Cabling Do's and Don'ts

While unpacking, setting up, and breaking down all of your network equipment, it's important to keep a few things in mind when handling cables:

  • Unpacking
    Make it a policy that as you remove each cable from storage, immediately check it with an Ethernet cable tester. Check continuity, check for kinks in the cable and other general problems that could lead to trouble later. If a cable doesn't test out perfectly, hit up your cable reserve - you can mess with the broken one later when you have more time.

  • Placement
    After you've tested and replaced any defective cables, use a numbering scheme where rows have a number, and put a label on each end of the cable indicating the table it's running to. Then insert that cable into the matching number port on your core switch.

    Example: Table 1's switch should have a cable labeled #1 on both ends and then plugged into port #1 on the Core switch. This will help later if you are forced to make an emergency cable replacement, since you won't have to trace the cable down to the Core to see what needs to be disconnected. (Figure 8)

Match up table and port numbers

Figure 8: Match up table and port numbers

If any Ethernet cables have to cross a walkway, try to converge them into a single location. Then route them across the floor covering them with lots of duct tape (preferably the yellow-and-black-striped safety kind) or better yet under a long rubber door mat duct-taped down. This not only protects the cables, but keeps gamers from tripping and possibly injuring themselves. It's also a good idea to tape down the cables to the floor near the core switch to further prevent snags from potentially pulling the core switch into the floor causing serious damage to one of the most expensive switches you will own.

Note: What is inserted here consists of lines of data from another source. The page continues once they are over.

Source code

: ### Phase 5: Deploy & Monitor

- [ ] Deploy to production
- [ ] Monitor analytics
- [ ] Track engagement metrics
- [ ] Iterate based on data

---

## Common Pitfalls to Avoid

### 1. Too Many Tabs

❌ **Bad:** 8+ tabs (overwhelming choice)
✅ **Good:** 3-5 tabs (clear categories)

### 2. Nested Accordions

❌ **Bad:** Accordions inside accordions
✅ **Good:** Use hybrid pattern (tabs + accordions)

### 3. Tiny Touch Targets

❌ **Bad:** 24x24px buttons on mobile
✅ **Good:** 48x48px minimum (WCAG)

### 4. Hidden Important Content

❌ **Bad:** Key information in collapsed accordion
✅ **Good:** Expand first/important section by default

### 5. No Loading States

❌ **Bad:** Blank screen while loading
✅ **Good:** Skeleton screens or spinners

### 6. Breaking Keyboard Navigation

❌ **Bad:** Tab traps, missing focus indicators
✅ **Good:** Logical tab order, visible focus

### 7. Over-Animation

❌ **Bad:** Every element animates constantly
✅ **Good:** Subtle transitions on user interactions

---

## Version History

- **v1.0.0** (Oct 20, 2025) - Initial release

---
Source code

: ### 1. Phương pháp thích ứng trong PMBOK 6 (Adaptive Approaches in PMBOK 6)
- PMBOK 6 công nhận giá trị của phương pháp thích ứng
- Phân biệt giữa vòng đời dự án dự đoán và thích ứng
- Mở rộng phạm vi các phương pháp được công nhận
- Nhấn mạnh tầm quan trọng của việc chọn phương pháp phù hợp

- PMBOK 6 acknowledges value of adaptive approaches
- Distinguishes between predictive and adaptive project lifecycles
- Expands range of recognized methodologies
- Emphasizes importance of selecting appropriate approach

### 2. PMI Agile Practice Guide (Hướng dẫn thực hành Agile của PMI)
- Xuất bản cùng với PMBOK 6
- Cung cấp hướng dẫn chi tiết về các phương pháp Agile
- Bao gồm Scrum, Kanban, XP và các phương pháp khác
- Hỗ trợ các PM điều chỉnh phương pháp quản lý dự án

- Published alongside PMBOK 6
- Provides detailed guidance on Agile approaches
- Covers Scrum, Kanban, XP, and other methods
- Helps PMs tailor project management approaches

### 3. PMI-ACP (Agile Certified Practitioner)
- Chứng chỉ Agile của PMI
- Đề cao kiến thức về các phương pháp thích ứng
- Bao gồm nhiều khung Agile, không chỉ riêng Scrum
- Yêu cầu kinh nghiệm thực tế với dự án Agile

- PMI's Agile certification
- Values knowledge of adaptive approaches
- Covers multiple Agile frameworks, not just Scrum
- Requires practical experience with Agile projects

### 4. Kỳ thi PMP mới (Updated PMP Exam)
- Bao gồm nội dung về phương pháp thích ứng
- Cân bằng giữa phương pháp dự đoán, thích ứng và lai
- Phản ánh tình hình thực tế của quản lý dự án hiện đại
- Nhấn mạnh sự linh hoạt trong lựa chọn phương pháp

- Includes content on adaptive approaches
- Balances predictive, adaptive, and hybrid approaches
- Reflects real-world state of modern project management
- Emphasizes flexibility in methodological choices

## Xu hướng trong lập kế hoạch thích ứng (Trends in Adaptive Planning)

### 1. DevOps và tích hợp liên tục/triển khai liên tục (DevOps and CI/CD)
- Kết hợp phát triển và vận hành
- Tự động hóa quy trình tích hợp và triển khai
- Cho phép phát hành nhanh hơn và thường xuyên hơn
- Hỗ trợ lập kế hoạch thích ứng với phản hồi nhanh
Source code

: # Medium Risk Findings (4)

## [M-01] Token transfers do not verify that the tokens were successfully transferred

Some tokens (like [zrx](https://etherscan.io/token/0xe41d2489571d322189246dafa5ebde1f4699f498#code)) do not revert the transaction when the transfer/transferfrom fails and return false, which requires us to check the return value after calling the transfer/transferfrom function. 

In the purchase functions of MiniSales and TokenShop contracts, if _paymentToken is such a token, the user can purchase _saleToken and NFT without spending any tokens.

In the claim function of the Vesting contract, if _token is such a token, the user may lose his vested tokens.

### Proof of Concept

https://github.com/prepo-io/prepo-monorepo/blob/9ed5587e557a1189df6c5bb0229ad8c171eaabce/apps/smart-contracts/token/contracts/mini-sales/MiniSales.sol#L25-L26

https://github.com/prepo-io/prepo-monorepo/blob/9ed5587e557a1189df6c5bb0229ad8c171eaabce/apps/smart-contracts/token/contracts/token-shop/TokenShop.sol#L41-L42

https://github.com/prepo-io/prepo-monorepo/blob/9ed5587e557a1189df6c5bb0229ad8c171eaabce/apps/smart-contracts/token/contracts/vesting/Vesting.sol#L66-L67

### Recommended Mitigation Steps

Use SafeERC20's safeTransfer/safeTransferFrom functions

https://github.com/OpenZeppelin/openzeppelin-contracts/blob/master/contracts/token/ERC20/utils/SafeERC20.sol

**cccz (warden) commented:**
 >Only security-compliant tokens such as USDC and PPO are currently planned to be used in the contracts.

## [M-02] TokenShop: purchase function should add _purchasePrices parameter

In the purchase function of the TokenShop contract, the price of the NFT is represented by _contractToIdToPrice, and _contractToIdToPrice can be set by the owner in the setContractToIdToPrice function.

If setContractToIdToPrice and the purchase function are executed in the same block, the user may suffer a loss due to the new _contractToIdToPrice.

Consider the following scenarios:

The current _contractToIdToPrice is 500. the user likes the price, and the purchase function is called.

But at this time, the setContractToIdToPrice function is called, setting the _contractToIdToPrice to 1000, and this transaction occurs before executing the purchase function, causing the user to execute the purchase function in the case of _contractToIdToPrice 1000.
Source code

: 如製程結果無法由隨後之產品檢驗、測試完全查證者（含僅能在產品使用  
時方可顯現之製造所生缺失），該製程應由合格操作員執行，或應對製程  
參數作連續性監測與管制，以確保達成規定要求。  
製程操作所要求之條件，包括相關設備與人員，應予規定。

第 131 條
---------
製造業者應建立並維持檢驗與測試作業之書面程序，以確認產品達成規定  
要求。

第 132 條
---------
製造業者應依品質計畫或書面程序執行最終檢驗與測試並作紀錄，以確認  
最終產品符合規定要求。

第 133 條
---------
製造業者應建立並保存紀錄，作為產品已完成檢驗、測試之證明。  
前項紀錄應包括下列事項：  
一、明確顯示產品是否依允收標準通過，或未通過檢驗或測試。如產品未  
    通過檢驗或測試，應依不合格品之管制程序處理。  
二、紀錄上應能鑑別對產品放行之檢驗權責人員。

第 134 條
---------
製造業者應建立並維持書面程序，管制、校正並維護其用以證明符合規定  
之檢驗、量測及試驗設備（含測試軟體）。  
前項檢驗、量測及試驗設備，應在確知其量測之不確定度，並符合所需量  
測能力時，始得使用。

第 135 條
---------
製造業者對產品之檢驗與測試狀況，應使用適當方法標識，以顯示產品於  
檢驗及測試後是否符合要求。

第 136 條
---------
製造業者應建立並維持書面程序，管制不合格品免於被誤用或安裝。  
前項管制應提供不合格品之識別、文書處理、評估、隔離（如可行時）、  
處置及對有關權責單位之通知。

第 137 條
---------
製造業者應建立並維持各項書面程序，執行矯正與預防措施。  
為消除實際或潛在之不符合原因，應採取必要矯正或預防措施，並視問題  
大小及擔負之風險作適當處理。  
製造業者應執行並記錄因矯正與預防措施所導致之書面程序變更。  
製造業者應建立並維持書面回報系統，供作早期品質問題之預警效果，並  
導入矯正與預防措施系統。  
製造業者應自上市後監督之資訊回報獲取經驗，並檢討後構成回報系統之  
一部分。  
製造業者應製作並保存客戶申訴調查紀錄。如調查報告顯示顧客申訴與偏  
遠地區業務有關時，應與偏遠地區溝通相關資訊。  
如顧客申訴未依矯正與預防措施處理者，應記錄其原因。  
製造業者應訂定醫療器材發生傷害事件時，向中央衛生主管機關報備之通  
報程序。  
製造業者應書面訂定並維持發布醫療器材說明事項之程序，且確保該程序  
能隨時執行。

  • Rolling and storing cables
    When rolling up cables, be careful not to jerk them or put stress on either of the ends - especially if the ends are not booted and the clip can snag another cable or a table leg and break off. Broken tabs don't properly secure the plug in the jack and can result in hard-to-find intermittent problems. Finally, it's okay to use whatever shape you prefer to wrap the cable as long as you don't bend the cable tightly into any sharp angle, like a 90-degree angle. This will break the conductors inside and unless you have x-ray vision, essentially ruin the entire cable!